Starting a master manager can be done using the dlg command:

dlg daemon

by default this will also start a NM, but not a DIM.

The managers are spawned off (as processes) from the daemon process, which also exposes a REST interface allowing the user to start and stop managers. The start and stop commands follow the URL pattern 1:

curl -X POST http://localhost:9000/managers/<type>/start

and:

curl -X POST http://localhost:9000/managers/<type>/stop

where <type> is on of [node|dataisland|master]. In case of the DIM (island) it is possible to specify the nodes participating in that specific island. For example:

curl -d '{"nodes": ["192.168.1.72","192.168.1.11"]}' -H "Content-Type: application/json" -X POST http://localhost:9000/managers/island/start

If a manager is already running or already stopped error messages are returned. In order to see which managers are running on a particular node you can use the GET method:

curl http://localhost:9000/managers

which returns something like:

{"master": null, "island": null, "node": 18}

In this example there is just a Node Manager running with process ID 18.

For the independent: Build and run EAGLE

It is also possible to start the EAGLE locally in addition as well. This requires to clone and build the EAGLE repo into a directory separate from the DALiuGE repo:

git clone https://github.com/ICRAR/EAGLE
cd EAGLE
./build_eagle dep

To start EAGLE:

./run_eagle dep

This will start the EAGLE docker image built in the previous step and try to open a browser tab.

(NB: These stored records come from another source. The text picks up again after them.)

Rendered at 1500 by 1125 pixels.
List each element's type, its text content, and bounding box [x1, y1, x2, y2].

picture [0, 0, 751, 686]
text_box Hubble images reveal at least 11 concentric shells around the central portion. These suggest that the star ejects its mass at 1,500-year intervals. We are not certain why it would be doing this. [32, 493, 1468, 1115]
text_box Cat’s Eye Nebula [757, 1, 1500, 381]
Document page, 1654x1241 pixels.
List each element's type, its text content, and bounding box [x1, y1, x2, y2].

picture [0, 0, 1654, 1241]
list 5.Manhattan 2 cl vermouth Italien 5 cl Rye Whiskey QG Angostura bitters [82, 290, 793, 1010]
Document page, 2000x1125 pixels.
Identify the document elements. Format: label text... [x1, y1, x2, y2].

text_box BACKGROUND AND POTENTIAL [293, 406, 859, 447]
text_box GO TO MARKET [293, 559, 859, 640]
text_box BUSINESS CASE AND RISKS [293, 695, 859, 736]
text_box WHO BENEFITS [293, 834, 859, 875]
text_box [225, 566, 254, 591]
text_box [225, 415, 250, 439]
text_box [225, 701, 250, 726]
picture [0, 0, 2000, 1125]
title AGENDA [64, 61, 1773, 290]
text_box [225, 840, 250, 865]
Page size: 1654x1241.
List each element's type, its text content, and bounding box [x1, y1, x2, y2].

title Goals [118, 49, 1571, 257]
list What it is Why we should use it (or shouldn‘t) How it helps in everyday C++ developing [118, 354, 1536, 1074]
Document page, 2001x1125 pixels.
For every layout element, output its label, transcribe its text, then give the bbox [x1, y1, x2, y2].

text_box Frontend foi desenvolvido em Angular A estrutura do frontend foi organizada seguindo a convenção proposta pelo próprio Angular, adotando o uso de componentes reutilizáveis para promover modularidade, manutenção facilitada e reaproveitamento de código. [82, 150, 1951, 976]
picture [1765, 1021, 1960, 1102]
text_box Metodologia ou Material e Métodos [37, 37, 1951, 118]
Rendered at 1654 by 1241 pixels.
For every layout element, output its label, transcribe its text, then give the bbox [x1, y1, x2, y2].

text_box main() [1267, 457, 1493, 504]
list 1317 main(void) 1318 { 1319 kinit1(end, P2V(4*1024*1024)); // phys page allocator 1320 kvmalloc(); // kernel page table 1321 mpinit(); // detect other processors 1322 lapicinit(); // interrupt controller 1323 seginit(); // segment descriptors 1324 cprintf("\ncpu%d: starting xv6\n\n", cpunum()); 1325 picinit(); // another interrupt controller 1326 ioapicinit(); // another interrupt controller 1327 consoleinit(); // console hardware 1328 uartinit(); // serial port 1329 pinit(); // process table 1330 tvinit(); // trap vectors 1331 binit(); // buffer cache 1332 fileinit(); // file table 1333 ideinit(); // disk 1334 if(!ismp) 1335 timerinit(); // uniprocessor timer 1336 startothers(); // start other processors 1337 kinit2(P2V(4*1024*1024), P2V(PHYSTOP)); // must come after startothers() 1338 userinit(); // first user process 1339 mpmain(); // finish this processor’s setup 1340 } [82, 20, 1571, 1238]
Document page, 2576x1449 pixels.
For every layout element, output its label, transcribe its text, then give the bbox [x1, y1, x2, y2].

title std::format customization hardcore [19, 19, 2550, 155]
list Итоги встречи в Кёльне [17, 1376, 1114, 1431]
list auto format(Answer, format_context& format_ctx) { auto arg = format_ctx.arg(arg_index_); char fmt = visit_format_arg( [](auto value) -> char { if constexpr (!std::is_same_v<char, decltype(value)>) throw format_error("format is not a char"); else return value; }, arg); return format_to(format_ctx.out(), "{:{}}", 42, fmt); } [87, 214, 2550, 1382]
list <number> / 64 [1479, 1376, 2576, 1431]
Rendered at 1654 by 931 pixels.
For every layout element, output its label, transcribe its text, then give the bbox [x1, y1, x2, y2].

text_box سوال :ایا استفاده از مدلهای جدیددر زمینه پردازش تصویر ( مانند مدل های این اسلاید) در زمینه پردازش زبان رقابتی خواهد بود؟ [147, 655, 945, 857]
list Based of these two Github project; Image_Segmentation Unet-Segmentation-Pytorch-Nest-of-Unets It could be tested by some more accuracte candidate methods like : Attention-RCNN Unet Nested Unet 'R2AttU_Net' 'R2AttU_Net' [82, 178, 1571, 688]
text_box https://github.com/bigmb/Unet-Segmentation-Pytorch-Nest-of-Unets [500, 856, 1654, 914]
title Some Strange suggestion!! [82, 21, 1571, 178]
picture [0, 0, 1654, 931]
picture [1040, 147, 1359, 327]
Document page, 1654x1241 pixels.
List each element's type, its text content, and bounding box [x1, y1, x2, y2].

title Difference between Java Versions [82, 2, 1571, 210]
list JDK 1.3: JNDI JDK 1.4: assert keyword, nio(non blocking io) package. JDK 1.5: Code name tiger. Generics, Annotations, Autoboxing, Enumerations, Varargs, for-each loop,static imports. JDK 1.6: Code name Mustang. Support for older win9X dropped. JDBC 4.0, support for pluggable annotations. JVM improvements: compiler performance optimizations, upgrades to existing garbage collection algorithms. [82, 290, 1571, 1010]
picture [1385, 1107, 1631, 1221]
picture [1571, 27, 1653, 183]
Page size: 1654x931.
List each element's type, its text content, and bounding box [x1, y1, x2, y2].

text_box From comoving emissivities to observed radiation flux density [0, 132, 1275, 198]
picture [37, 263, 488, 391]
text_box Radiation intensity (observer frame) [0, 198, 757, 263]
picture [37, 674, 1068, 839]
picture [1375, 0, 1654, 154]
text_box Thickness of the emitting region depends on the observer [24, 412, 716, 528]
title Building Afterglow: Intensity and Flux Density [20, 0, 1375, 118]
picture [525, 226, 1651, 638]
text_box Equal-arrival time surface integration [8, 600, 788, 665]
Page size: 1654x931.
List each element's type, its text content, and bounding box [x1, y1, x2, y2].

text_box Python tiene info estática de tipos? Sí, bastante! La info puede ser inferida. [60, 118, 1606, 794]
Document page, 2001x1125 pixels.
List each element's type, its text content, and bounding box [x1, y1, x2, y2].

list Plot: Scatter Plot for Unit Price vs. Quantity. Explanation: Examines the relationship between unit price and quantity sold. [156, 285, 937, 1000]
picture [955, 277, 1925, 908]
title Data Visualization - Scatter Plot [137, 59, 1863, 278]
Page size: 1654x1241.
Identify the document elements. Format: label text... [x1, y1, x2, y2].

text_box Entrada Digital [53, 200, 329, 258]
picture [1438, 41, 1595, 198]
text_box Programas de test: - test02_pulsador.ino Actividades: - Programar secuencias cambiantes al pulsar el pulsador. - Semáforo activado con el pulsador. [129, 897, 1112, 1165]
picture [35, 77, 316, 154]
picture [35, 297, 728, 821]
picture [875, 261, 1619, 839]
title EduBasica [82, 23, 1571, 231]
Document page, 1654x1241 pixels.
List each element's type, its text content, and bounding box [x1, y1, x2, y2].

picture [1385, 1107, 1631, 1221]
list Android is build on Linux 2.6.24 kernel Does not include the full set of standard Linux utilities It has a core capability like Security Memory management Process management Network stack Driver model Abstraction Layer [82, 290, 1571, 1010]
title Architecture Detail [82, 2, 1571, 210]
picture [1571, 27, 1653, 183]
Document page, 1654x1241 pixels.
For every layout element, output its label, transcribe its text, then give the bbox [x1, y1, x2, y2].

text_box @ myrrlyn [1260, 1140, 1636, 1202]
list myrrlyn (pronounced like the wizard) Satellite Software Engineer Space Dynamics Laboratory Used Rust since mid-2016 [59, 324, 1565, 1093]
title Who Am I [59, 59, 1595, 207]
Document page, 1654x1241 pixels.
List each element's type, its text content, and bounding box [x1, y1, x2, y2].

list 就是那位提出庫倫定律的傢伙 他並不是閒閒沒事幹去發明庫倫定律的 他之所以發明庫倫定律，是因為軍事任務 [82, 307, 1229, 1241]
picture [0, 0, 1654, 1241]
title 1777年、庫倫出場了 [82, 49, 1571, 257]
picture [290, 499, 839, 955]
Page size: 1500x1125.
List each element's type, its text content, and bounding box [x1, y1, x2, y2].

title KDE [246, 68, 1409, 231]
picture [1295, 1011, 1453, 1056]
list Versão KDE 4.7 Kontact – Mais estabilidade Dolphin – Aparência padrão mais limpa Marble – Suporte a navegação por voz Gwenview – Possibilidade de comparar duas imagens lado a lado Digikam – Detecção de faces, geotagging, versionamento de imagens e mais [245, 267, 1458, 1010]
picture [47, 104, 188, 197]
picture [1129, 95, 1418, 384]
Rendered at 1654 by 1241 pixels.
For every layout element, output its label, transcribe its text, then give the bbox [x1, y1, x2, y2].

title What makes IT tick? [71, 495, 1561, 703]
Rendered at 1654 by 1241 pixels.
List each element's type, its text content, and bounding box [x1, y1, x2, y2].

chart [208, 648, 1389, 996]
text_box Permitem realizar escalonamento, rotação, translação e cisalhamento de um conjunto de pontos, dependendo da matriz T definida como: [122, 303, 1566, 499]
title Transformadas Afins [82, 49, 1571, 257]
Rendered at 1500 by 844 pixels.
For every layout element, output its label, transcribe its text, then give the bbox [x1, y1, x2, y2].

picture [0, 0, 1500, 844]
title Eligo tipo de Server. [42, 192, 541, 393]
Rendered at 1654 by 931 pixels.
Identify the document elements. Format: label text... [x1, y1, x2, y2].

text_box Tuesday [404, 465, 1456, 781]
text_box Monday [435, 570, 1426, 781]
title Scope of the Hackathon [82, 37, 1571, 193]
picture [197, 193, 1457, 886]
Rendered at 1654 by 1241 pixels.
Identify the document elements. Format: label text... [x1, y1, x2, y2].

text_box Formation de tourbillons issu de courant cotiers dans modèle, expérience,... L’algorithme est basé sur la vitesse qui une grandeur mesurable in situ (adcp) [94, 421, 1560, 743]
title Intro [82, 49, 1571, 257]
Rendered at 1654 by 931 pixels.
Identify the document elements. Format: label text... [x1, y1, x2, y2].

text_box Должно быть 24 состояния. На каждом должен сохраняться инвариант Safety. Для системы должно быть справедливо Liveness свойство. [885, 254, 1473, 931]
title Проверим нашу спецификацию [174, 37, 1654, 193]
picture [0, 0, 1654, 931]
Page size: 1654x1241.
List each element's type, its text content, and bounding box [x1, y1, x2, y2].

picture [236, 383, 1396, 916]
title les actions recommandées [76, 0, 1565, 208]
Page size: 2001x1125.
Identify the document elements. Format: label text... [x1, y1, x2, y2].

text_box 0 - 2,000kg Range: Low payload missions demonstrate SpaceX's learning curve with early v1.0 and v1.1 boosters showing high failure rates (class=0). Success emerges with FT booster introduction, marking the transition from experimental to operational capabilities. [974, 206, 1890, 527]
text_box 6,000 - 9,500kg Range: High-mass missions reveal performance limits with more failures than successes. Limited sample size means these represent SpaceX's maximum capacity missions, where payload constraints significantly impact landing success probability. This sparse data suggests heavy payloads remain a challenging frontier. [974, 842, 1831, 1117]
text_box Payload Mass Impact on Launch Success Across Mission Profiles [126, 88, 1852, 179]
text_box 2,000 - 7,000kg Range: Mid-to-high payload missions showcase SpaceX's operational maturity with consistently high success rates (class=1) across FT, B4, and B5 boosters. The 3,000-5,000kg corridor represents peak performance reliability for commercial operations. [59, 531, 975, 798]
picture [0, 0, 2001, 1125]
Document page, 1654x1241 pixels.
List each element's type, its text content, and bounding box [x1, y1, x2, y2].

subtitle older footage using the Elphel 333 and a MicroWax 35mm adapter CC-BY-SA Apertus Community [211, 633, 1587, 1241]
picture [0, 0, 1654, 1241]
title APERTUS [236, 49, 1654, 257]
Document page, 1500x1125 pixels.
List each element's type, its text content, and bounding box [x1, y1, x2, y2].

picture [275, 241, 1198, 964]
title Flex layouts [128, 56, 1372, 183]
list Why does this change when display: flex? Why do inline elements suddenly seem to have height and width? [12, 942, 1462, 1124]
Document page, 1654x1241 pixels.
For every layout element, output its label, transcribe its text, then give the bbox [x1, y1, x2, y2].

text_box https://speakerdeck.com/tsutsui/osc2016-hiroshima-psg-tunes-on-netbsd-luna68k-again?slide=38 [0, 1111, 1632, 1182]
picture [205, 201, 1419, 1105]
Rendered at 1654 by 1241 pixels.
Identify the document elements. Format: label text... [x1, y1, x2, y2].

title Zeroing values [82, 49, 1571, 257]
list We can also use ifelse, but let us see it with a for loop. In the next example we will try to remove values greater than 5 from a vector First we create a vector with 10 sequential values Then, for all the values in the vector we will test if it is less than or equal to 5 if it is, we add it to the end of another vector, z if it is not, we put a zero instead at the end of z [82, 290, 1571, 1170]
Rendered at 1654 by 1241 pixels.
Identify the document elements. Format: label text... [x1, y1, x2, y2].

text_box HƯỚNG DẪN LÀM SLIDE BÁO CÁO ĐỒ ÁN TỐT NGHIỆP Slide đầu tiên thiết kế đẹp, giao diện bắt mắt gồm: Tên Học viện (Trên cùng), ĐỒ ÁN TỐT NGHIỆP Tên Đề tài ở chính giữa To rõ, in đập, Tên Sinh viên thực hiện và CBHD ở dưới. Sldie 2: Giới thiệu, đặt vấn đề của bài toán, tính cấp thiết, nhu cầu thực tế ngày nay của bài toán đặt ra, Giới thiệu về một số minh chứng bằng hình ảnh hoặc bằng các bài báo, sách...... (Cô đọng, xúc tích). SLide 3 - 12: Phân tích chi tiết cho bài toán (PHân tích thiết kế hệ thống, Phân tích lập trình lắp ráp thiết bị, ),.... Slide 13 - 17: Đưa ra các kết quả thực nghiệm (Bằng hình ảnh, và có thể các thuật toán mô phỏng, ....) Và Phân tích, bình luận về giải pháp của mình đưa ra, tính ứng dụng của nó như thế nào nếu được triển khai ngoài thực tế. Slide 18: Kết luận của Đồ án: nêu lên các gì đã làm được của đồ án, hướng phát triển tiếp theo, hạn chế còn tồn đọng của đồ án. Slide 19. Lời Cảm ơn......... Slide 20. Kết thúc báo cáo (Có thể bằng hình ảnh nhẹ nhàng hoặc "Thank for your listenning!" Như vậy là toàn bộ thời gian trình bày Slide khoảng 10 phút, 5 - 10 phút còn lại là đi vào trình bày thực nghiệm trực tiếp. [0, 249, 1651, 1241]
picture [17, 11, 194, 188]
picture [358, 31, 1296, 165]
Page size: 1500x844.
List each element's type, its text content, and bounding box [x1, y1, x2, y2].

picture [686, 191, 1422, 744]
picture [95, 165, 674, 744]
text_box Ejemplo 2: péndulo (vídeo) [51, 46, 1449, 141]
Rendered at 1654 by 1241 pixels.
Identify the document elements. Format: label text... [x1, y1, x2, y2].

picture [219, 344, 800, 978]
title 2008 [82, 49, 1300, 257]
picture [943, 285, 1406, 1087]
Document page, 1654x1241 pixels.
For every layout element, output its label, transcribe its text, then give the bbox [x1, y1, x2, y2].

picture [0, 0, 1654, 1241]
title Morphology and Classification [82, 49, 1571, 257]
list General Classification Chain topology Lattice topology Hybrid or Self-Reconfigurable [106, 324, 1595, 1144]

(NOTE: The usage of the EAGLE visual graph editor is covered in its own documentation).

Zeroconf

The Master Manager also opens a zeroconf service, which allows the Node Managers to register and deregister and thus the MM is always up to date with the node available in the cluster. NOTE: This mechanism is currently not implemented for the DIMs, i.e. a DIM does not register with the MM automatically. Since it is not possible to guess which NM should belong to which DIM, the NMs also do not register with a DIM. For convenience and as an exception to this rule, when starting the development version of the daliuge-engine image, the single NM is automatically assigned to the DIM on localhost.

1

The daemon process is listening on port 9000 by default.